U.S. Department of Agriculture: Agricultural Research Service, Lincoln, Nebraska


Document Type


Date of this Version



Pest Manag Sci 2012; 68: 1537–1545; DOI 10.1002/ps.3389


BACKGROUND:The spread of the western flower thrips, Frankliniella occidentalis (Pergande) (Thysanoptera: Thripidae), resulted in the worldwide destabilization of established integrated pest management programs for many crops. Efforts to control the pest and the thrips-vectored tospoviruses with calendar applications of broad-spectrum insecticides have been unsuccessful. The result has been a classic ‘3-R’ situation: resistance to numerous insecticides; resurgence of the western flower thrips populations as a result of natural predators and native competitor thrips being eliminated; replacement by various other pests. This paper reports on integrated pest management programs for fruiting vegetables that are effective, economical, ecologically sound and sustainable.

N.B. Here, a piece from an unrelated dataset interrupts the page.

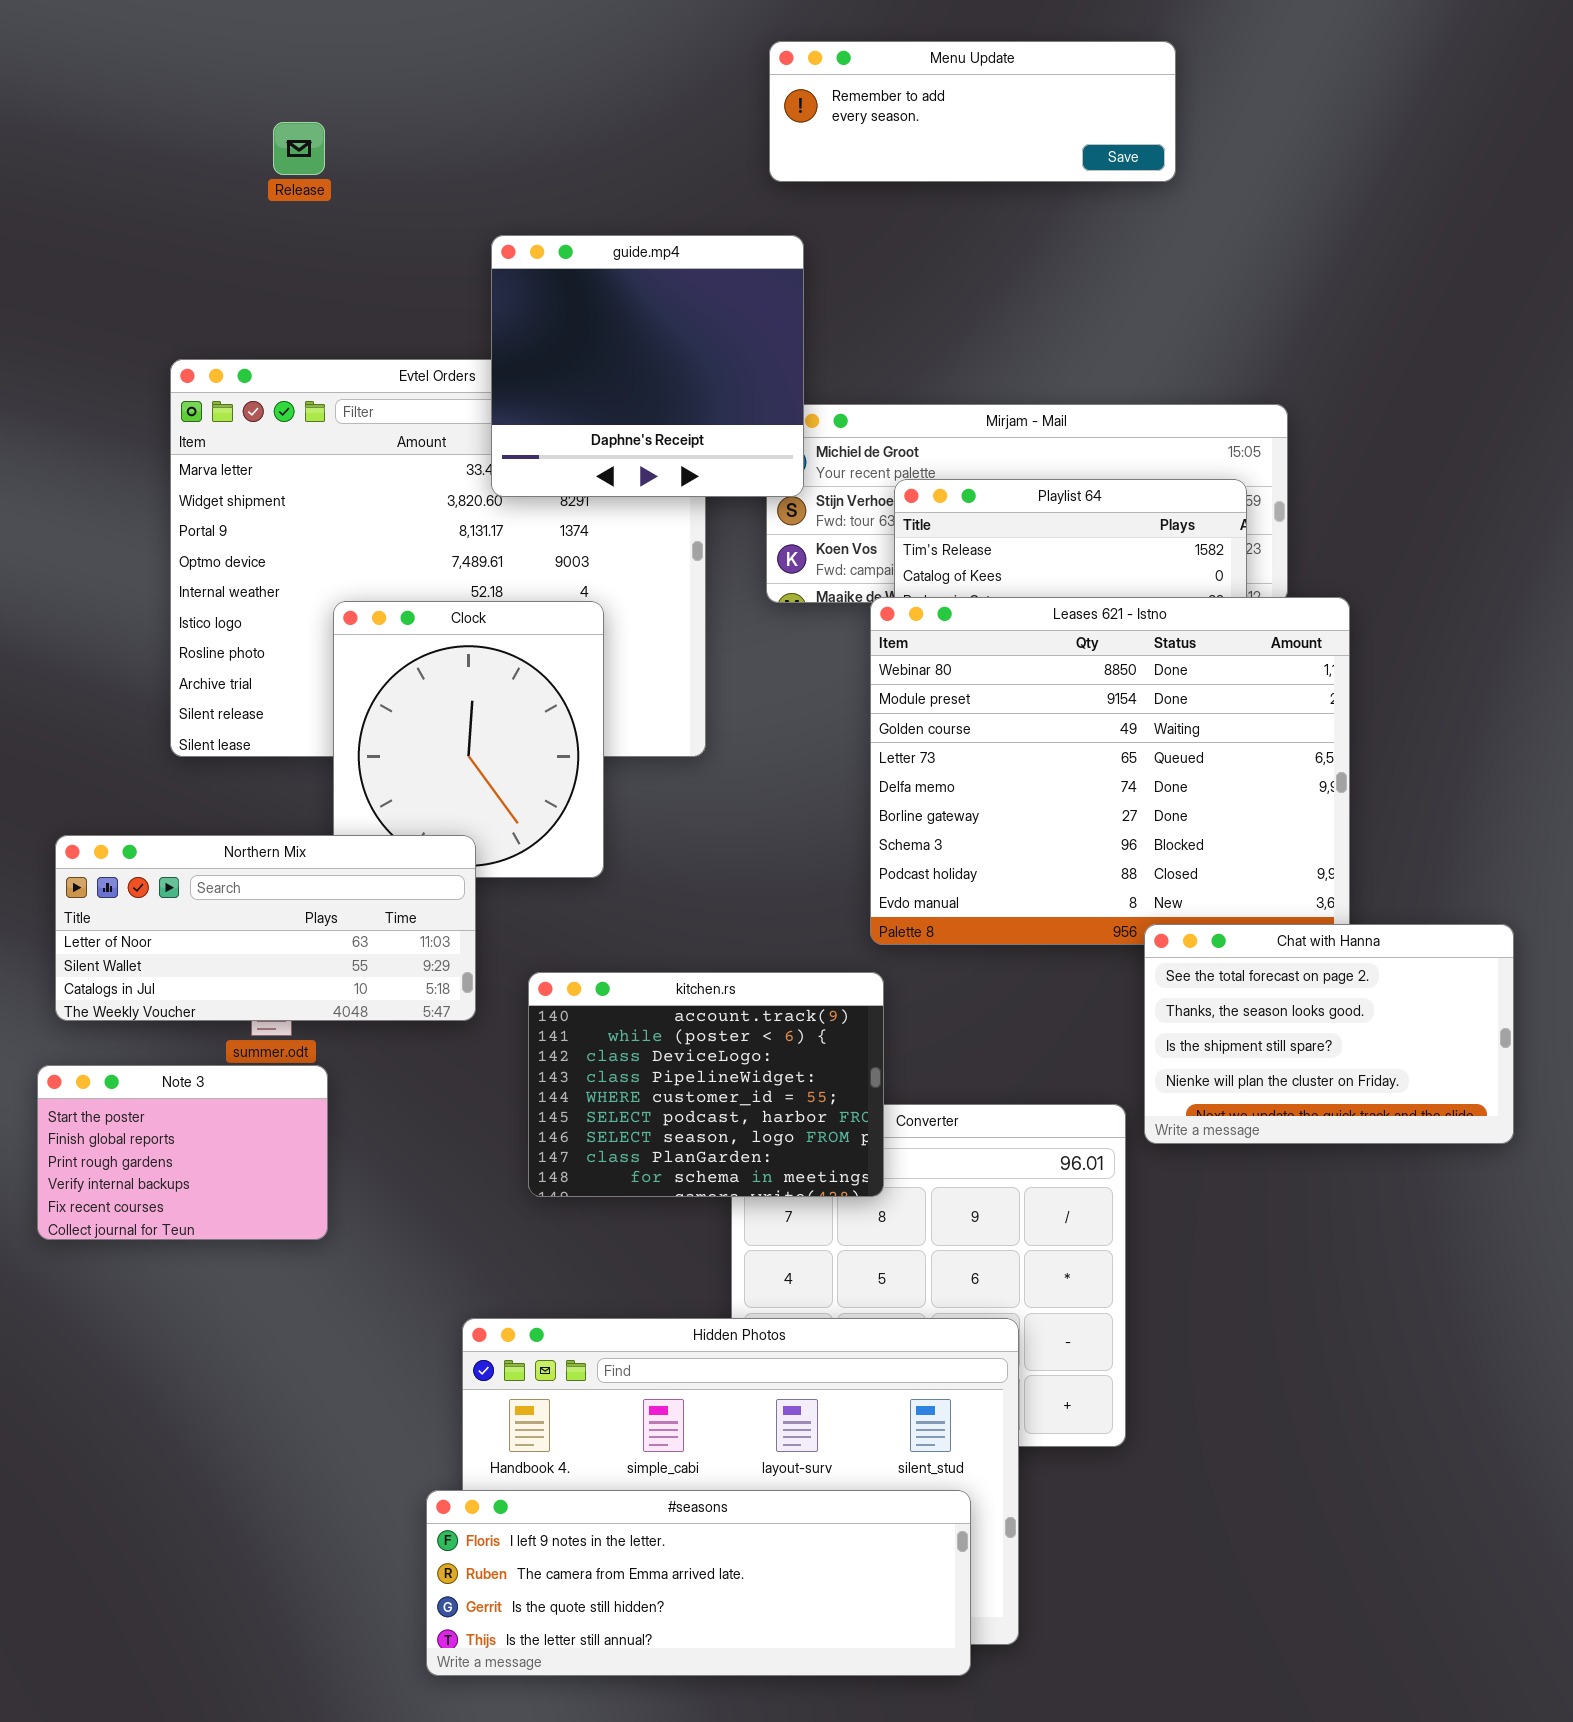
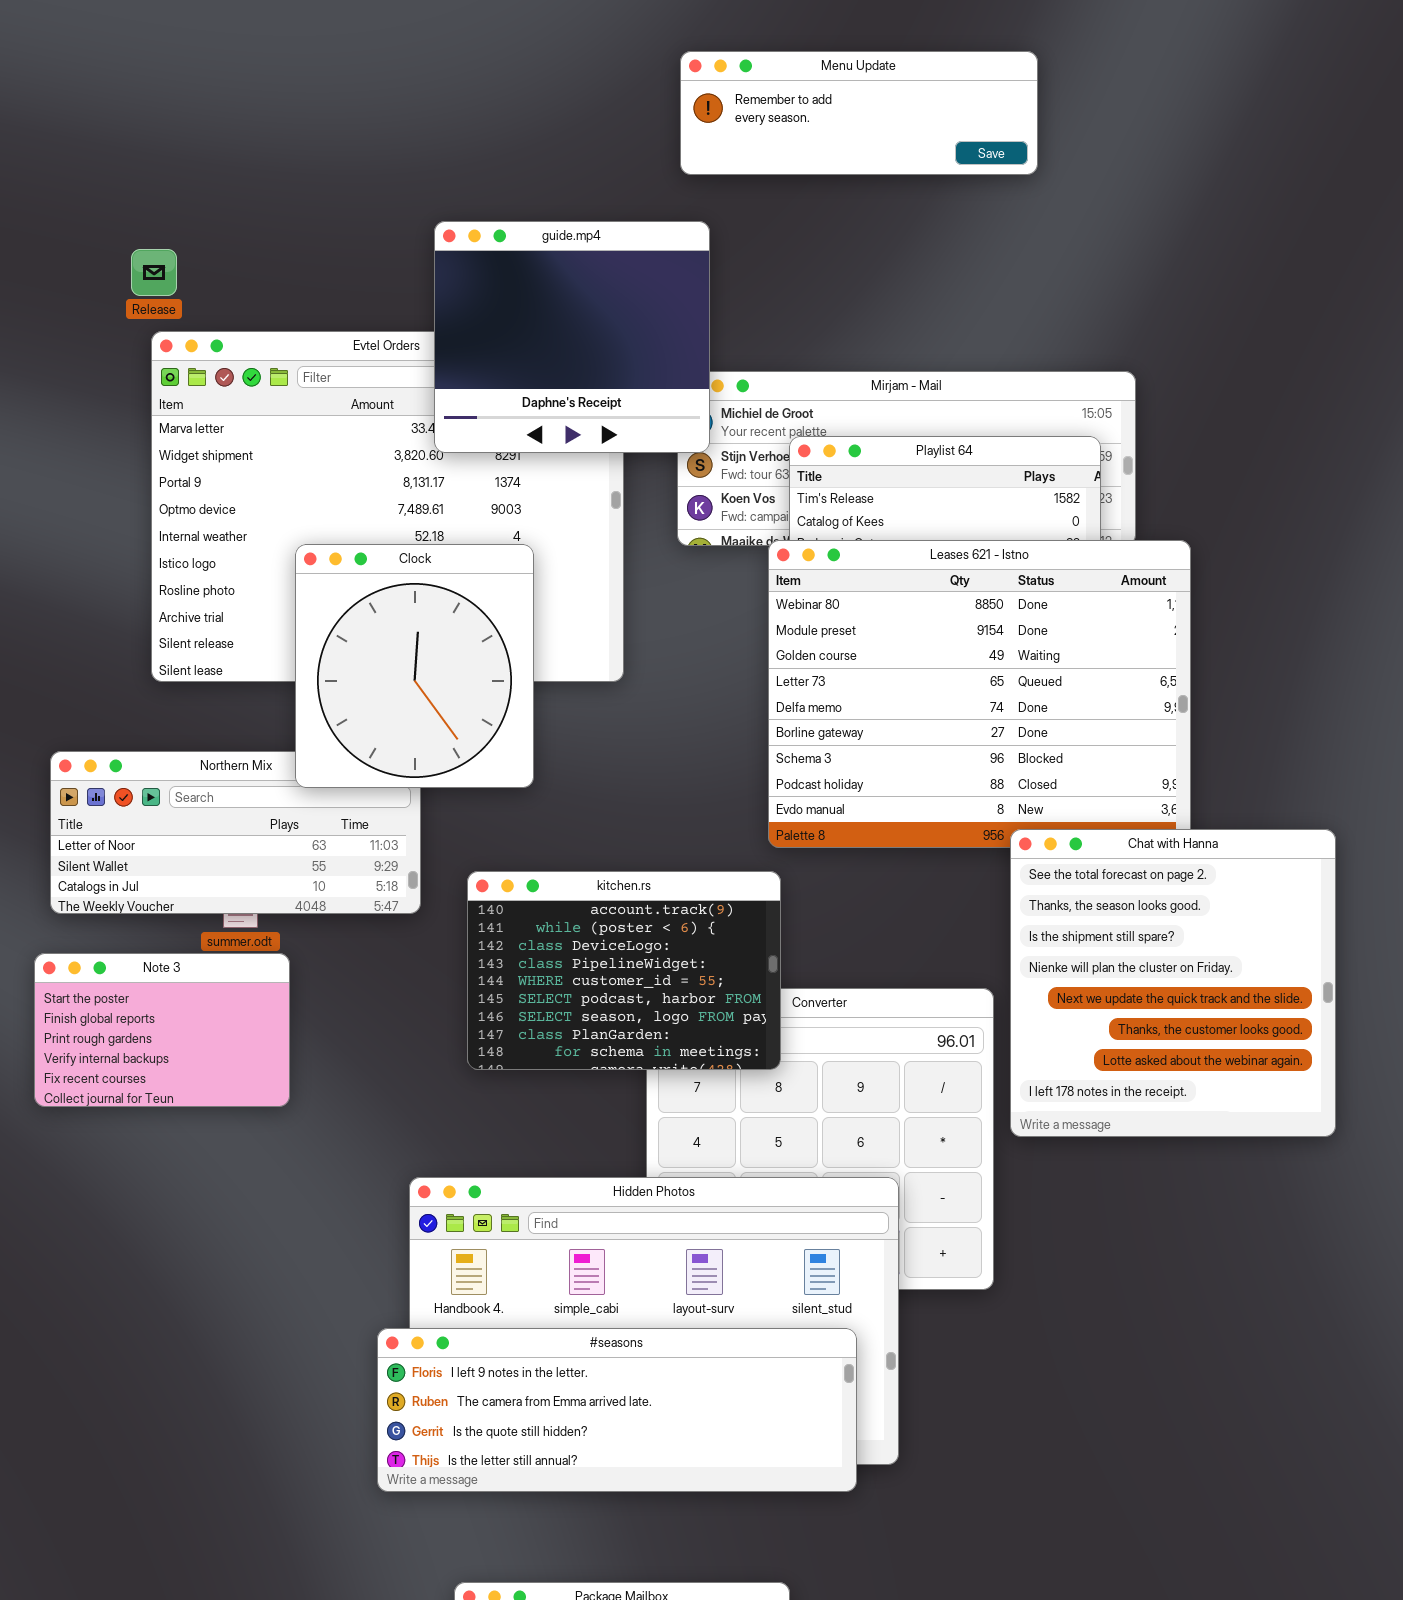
Release: [273,122,325,175] -> [131,249,177,296], moved
Clock: [333,601,604,878] -> [295,544,534,788], raised
Chat with Hanna: [1144,924,1514,1144] -> [1010,829,1336,1137], resized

RESULTS: The components include the following: define pest status (economic thresholds); increase biotic resistance (natural enemies and competition); integrate preventive and therapeutic tactics (scouting, ultraviolet-reflective technologies, biological control, compatible insecticides, companion plants and fertility); vertically integrate the programs with other pests; continually communicate latest science-based management tactics with end-users.

CONCLUSION: These programs have been widely implemented in Florida and have significantly improved the management of western flower thrips and thrips-transmitted viruses.